Bonnin: Student housing is an asset class that caters to varying investment theses from the global investment community. As such, a one-size-fits-all investment approach is not employed. Over the past few years, we’ve assisted our clients in maximizing their returns via both ensuring successful lease-ups on development properties and coordinating significant value-add capital and operating initiatives.
On the development front, tiered, first-year rental structures and creating significant leasing velocity through targeted marketing efforts have allowed our investors to outperform their initial year revenue projections. On the value-add side, unit revamps on first- and second-generation purpose-built properties, coupled with broad amenity enhancements, generally allow properties to move rates significantly, while still trailing new properties by several hundred dollars a bed per month. This approach allows the property to deliver a product and experience where the value proposition far outweighs the competition.
What are some of the biggest challenges in today’s student housing market?
Bonnin: Overbuilt markets—due to development companies’ need to build communities to feed their businesses. We have seen this repeatedly in markets where enrollment has been steady and/or increasing and where land is cheaper to purchase. For example, Texas A&M University. Additionally, some of these overbuilt markets are suffering from the delivery of new projects, outpacing even significant enrollment growth.
From an operating standpoint, utility expenses and payroll costs are beginning to place strain on net income. While many properties have utility caps wherein residents are billed for overages on a monthly basis—think Ratio Utility Billing System in conventional multifamily—there are times where the overage becomes so significant that it impacts the next year’s rental rate increases, thereby impacting year-over-year income performance. Similarly, with unemployment now reaching a state where most markets around the country are reporting less than 4 percent unemployment, this is causing a greater fight for on-site talent, thereby driving the cost of total payroll upwards at a faster pace than overall Consumer Price Index. These two events are certainly recent phenomena but likely to continue for a number of years.
What role does technology play in the management of student housing? How do you see this trend evolving?

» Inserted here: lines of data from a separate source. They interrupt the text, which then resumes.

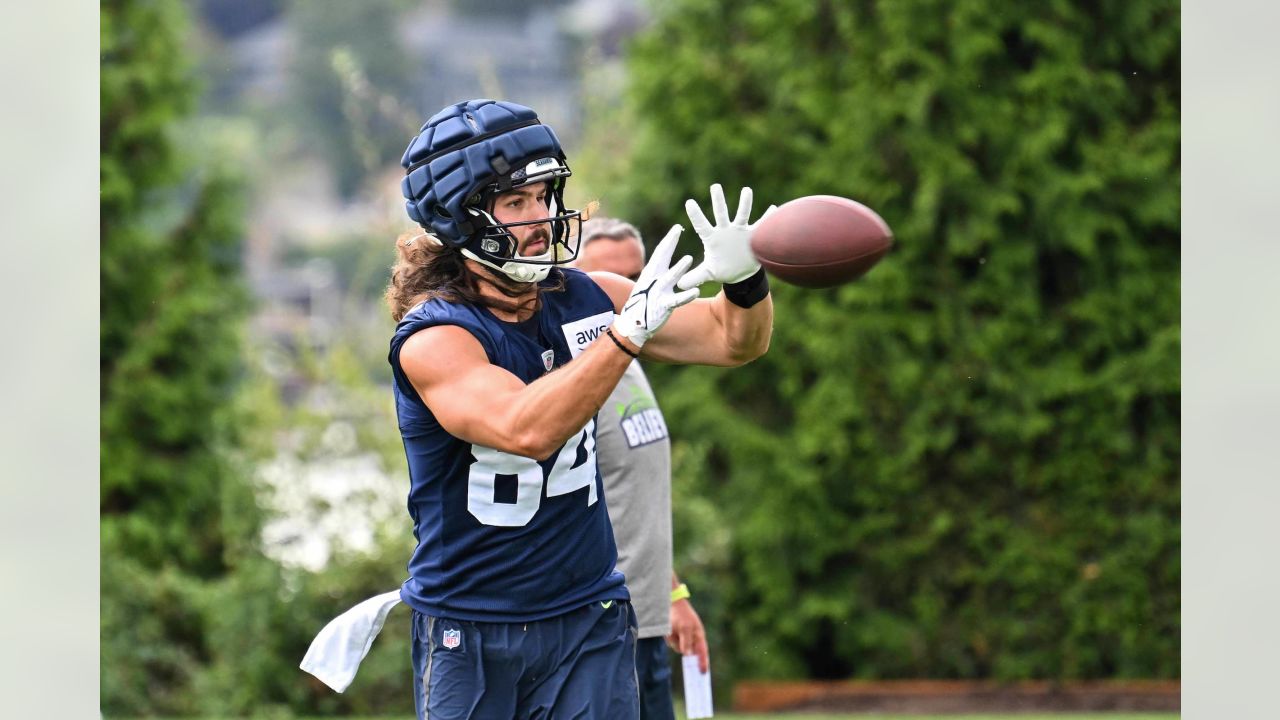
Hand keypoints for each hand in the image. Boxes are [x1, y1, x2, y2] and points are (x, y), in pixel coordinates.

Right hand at [611, 225, 698, 346]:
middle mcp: (653, 279)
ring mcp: (658, 292)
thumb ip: (657, 273)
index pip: (661, 253)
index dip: (669, 240)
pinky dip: (686, 296)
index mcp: (651, 273)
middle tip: (678, 230)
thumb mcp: (648, 285)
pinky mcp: (663, 306)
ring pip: (670, 278)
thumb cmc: (643, 303)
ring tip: (689, 258)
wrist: (632, 324)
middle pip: (662, 257)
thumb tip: (663, 261)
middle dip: (670, 243)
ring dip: (678, 268)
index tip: (677, 228)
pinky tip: (695, 291)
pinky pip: (676, 300)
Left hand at [667, 598, 708, 672]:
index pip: (703, 652)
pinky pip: (671, 642)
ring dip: (674, 641)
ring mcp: (683, 637)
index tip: (704, 673)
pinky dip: (669, 637)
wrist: (669, 602)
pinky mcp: (674, 635)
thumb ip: (687, 642)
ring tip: (672, 630)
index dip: (703, 662)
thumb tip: (688, 655)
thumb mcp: (684, 628)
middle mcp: (692, 638)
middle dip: (685, 654)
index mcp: (698, 636)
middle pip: (689, 652)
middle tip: (688, 662)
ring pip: (678, 647)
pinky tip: (668, 629)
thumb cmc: (680, 615)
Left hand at [677, 183, 776, 288]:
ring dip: (744, 203)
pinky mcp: (753, 236)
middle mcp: (725, 230)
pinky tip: (773, 209)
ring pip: (742, 214)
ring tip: (746, 190)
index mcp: (712, 238)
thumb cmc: (723, 269)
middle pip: (721, 213)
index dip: (696, 215)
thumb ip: (695, 276)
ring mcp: (740, 231)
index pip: (702, 225)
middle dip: (718, 200)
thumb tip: (680, 285)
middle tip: (715, 186)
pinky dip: (767, 218)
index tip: (689, 203)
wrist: (741, 274)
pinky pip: (761, 225)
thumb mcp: (708, 273)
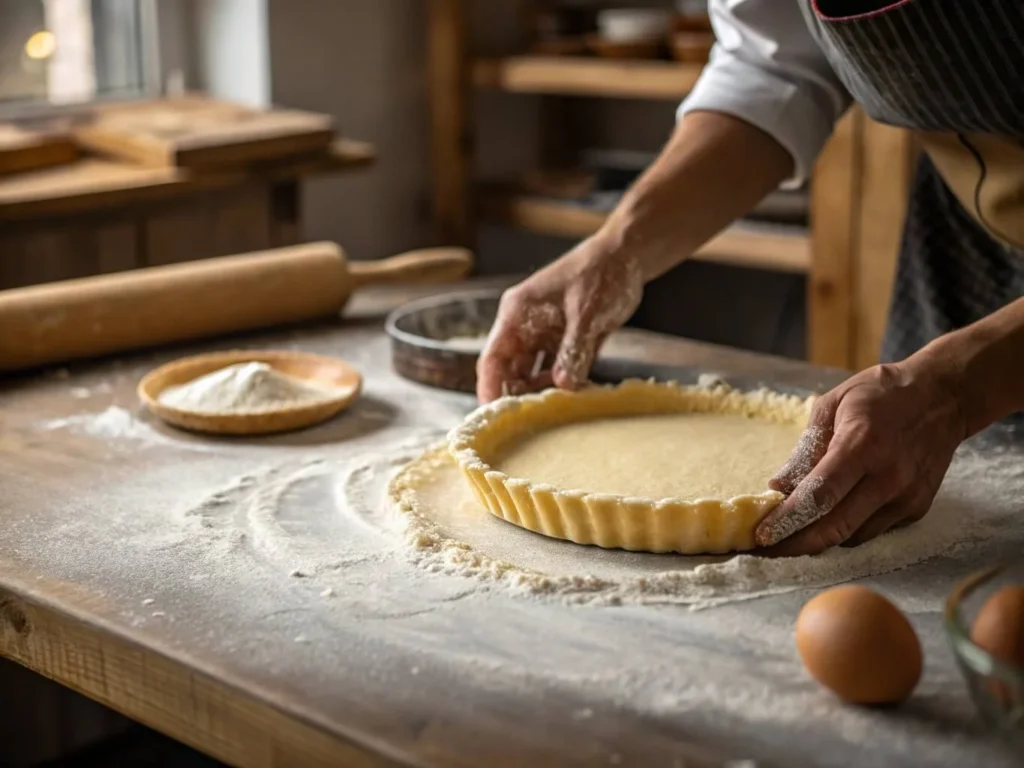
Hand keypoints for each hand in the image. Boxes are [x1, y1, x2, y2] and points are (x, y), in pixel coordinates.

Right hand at [476, 237, 642, 401]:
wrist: (628, 257)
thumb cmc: (602, 274)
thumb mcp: (587, 314)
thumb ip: (574, 350)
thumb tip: (563, 386)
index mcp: (516, 314)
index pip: (492, 358)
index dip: (490, 387)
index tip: (494, 415)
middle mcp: (525, 326)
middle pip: (508, 370)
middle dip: (514, 396)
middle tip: (525, 426)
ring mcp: (544, 335)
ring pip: (531, 373)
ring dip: (539, 393)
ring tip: (549, 417)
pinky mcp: (564, 342)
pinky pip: (555, 370)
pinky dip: (561, 385)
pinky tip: (571, 400)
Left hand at [754, 355, 968, 555]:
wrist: (944, 397)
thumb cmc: (880, 394)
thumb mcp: (833, 406)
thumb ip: (805, 449)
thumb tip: (778, 487)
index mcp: (863, 445)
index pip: (819, 495)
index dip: (788, 520)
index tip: (761, 535)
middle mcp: (888, 477)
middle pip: (835, 528)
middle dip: (796, 544)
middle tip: (766, 549)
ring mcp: (906, 497)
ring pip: (852, 536)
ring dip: (820, 539)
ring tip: (792, 532)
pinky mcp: (917, 508)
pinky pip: (872, 530)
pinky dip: (846, 528)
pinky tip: (832, 516)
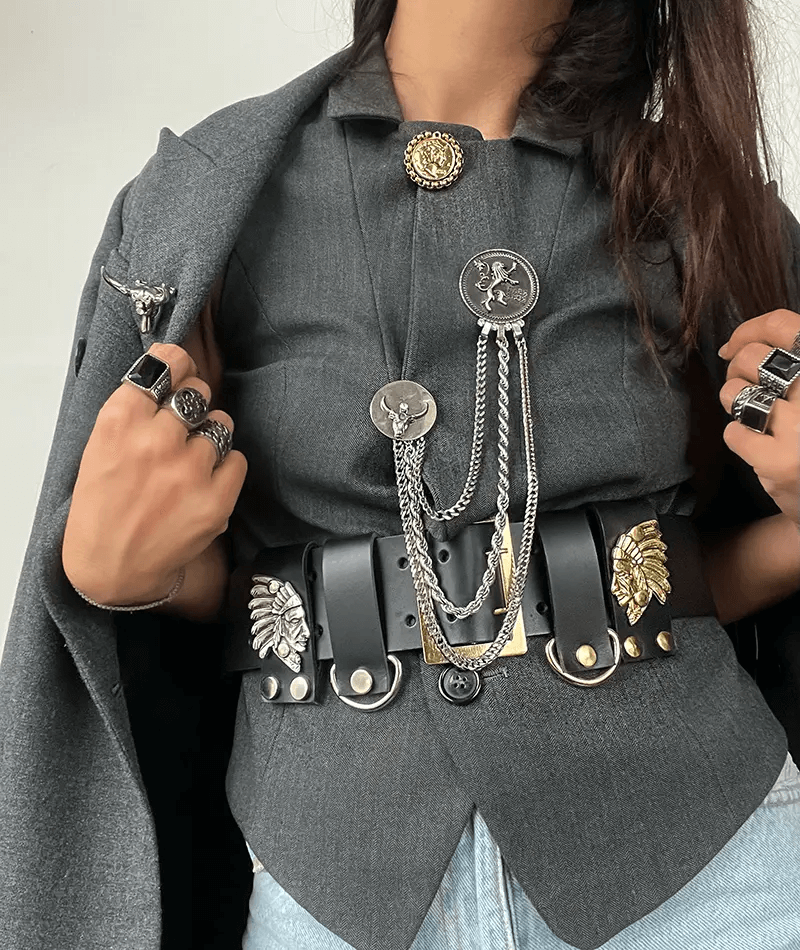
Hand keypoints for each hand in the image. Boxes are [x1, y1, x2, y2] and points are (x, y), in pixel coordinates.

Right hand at [62, 342, 246, 604]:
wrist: (110, 568)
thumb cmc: (103, 505)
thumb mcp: (100, 446)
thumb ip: (135, 409)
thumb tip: (174, 368)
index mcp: (119, 423)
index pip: (167, 365)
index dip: (178, 365)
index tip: (180, 370)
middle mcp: (155, 442)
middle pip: (198, 391)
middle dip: (193, 404)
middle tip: (181, 427)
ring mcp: (188, 471)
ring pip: (222, 424)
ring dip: (210, 438)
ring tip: (188, 463)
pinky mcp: (216, 500)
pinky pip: (237, 459)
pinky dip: (224, 468)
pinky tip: (202, 485)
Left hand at [717, 309, 799, 524]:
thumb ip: (796, 365)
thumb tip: (734, 347)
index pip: (783, 325)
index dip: (748, 331)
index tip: (734, 346)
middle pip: (752, 358)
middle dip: (736, 370)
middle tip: (744, 385)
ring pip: (736, 393)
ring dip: (734, 401)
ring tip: (753, 415)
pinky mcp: (782, 463)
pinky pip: (733, 433)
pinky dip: (738, 437)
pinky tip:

Bonnin: We live in a world of technology and use advanced technology to deliver an unparalleled resident experience. Today, almost every resident lives off their smartphone, tablet and/or computer. We have to ensure we stay relevant and evolve with technology as it changes. For our prospects and residents, the entirety of what is needed related to leasing, paying rent, submitting work orders and generally seeing what events are available at the property is conveniently available online through the property website and the resident portal. Technology is ever-evolving and if you are not trying to stay ahead or, at a minimum, keep up with its ever-evolving systems, you will be left behind.